Взлетная полоса тут единственная и неповторимая, восточной стороной упирается в холм. Увиденная из иллюминатора постройка — терминалом этот мелкий домик в колониальном стиле обозвать язык не поворачивается — окружена строительными лесами, и это не показуха — ей Альенде не страдает, чем вызывает у меня симпатию — а плановый ремонт фасада. На лесах трудятся смуглые, одетые в шорты, майки и плетеные из осоки шляпы местные жители, а из терминала к нам повалили одетые в чилийскую военную форму товарищи и примкнувшие к ним люди в гражданской одежде. А вот и знакомое, мрачное, неприветливое лицо!
Сначала из самолета привычно вышла охрана, которая проверила созданное вояками оцепление и скомандовала нам «можно». Выбравшись на трап, я остался немного разочарованным — не настолько здесь тепло, как я ожидал: +24, прохладный, пахнущий морем ветерок гоняет по синему небу пышные кучевые облака. С одной стороны, за заставленной маленькими жилыми домиками и поросшей пальмами береговой линией видно океан, с другой — удручающе-«лысые» в плане деревьев, покрытые травой и кустарниками, горы, своим происхождением обязанные вулканической активности в незапамятные времена.

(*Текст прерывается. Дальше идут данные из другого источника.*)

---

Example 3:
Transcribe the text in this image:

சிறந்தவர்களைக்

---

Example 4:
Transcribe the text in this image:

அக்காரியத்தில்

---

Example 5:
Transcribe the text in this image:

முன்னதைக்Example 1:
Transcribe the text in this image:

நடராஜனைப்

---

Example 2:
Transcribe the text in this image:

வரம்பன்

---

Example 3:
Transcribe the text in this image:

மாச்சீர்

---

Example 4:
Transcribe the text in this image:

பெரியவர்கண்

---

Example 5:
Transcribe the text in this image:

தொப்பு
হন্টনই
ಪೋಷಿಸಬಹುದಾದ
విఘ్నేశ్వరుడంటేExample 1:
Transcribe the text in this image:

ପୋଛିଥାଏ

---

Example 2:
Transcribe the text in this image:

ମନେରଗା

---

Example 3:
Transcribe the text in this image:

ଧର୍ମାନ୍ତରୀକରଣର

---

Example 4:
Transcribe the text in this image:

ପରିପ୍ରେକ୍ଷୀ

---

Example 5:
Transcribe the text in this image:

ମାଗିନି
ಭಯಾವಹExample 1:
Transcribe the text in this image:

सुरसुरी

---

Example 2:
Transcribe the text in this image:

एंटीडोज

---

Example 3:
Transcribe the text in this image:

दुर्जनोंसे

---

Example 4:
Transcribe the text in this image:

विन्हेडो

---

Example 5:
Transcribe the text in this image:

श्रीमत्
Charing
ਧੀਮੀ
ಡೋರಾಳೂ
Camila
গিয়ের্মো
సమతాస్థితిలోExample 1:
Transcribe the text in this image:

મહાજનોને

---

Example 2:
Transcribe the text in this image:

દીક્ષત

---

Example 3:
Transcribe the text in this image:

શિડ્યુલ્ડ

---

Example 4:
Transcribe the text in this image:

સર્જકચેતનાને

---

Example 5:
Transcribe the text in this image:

Ныне они крепко спят, а жители набирают пресную воду в вулканических озерах — центрального водоснабжения и электричества здесь, разумеется, нет.

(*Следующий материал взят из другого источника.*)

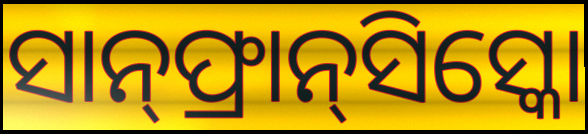
ସାନ୍‌ଫ୍ରାନ୍‌ସିସ୍କୋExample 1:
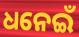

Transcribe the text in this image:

ଧନେଇଁ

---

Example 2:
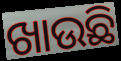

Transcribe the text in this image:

ଖାଉଛି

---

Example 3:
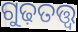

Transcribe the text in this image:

ଗୁଢ଼ତତ୍ତ୍ୱ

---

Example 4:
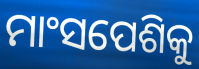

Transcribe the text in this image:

ମାଂସପେଶିକୁ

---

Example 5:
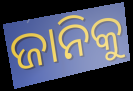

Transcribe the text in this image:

ଜାନିକୁ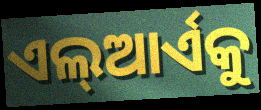
ଏଲ୍ଆର୍ଏକୁ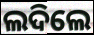
ଲଦିଲେ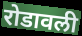
रोडावली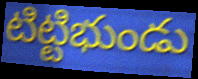
టిట్టిభుండు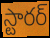
స్టారర్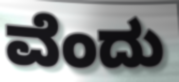
ವೆಂದು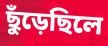
ছুঁড়েছিলে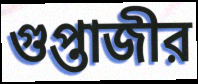
গুপ্তাজীরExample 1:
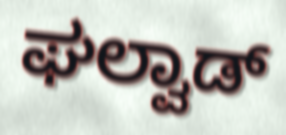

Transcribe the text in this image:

ಘಲ್ವಾಡ್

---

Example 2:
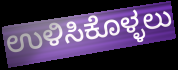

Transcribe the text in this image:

ಉಳಿಸಿಕೊಳ್ಳಲು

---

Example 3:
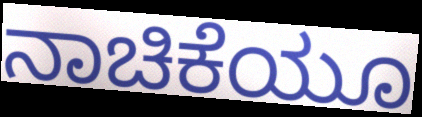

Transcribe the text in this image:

ನಾಚಿಕೆಯೂ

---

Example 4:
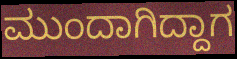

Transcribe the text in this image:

ಮುಂದಾಗಿದ್ದಾಗ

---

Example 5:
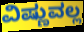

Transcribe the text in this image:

ವಿಷ್ಣುವಲ್ಲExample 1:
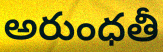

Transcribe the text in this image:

అరుంధతీ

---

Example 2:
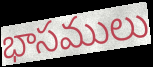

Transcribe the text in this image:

భాసములు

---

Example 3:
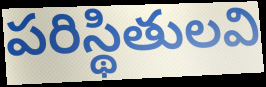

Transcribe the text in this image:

పరిస్థితులవి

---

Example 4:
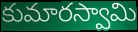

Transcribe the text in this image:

కుమారస్వామి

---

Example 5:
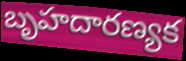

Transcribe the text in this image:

బృహదారణ్యక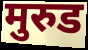
मुरुडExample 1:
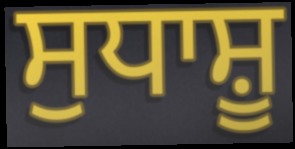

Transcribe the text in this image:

ਸੁਧਾਸ਼ੂ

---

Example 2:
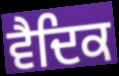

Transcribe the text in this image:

ਵੈਦਿਕ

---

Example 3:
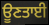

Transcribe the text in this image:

ਊਣਤਾਈ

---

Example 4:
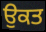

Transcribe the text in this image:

ਉਕਤ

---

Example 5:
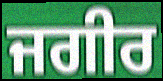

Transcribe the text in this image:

ਜਗੀਰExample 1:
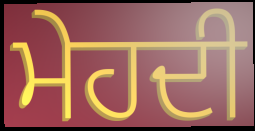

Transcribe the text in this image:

ਮੇਹਦੀ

Кириленко тоже башкой крутит — не иначе базу американскую высмотреть пытается. Тщетно — отсюда не видать. И в кои-то веки над головой ничего не летает — ну а смысл сюда вертолет гнать? Разве что от американского отбиваться в случае если Никсон решит собрать ультимативное комбо трупов — я, маленький Ким, товарищ Кириленко и синьор Альенде. Но такую провокацию согласовать при всем желании очень сложно — американцы в эти времена грань чувствуют и справедливо опасаются ее переходить. Вон, даже эмиссара в виде командира базы или хотя бы его зама не прислали, чисто нервы потрепать.
Покрывающие фасад здания работяги не обращали на нас внимания, чилийский военный отдал честь синьору президенту и отчитался, что все к нашему визиту готово, американцы прислушались к совету сидеть на базе и не высовываться, и никаких опасностей нам не угрожает. Вот и хорошо, вот и славно — после зоопарка я смог смириться с прибыванием на чужбине и сейчас рад находиться здесь, на уникальном острове с потешными каменными головами. Официоз закончился, и нам дали поговорить с учеными.

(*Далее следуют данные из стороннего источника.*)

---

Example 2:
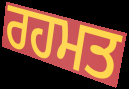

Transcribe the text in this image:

ਰਹਮਤ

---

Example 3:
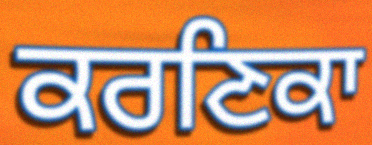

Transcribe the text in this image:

ਕਰਣਿਕਾ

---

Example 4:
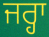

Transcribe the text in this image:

ਜਰ੍ਹਾ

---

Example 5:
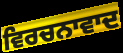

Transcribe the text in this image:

ਵਿਰਚਨਾਵਾਦ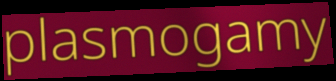
plasmogamy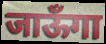
जाऊँगाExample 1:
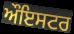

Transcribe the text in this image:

ਔਇਸਟਰ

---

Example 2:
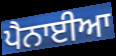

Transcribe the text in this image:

ਪੈਨਾਈਆ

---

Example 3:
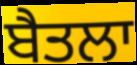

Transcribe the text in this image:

ਬੈਤਲਾ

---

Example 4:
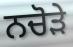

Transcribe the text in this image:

ਨਚੋੜੇ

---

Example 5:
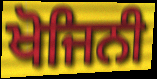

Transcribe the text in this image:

ਖੋਜਿਨੀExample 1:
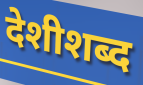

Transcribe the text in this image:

देशीशब्द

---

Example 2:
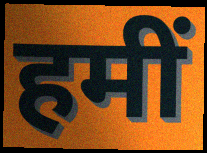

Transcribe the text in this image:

हमीं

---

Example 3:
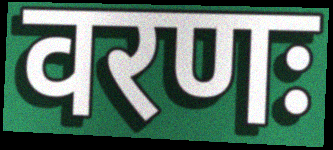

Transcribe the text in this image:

वरणः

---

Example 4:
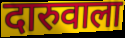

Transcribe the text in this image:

दारुवाला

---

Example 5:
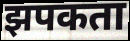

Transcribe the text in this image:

झपकता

— Привет с Родины вам, товарищи! — огласил Кириленко, пожимая руки. — Юрий Валентинович, — обратился персонально к товарищу Кнорозову, тому самому обладателю мрачной рожи. — Поздравляю вашу научную группу с открытием мирового значения.
— Вторым подряд! — влез я.
— Вторым подряд, — согласился Андрей Павлович.
Письменность Майя расшифровал до того как сюда приехать. Вся группа полетит с нами в Сантьяго и потом домой — больше на острове им делать нечего, будут научные работы писать пару ближайших лет, безвылазно сидя в Москве. Но если товарищ Кнорозов захочет поизучать еще какой-нибудь мертвый язык, я с радостью оформлю ему грант — нифига себе продуктивность у мужика.
— Спасибо, Андрей Павлович, — спокойно поблагодарил Юрий Валентинович. — Синьор президент, от лица научной группы позвольте поблагодарить вас за содействие, — добавил для Альенде на испанском.
— Как президент, я очень благодарен Советским ученым за помощь в расшифровке аборигенной письменности, — ответил синьор президент и принял из рук ассистента-телохранителя коробочку. Вынув оттуда позолоченный, украшенный «венком» и гербом Чили орден, улыбнулся. — Прошу прощения за нарушение протокола, но вы покидаете нашу страну уже сегодня, и мы не успеем провести официальный прием. Позвольте вручить вам орден «за заслуги перед Чили» третьей степени, — и прикрепил блестяшку на пиджак Кнорозова.
Далее награждению подверглись члены научной группы — им выдали ордена пятой степени. Мне не дают, потому что заслуг перед Чили я не имею, но осторожно надеяться на получение такого ордена в будущем можно. На этом официоз закончился, ученые отправились собирать вещи — они тут в гостинице живут — а товарищ Кнорозов по просьбе-приказу Кириленко согласился поработать экскурсоводом.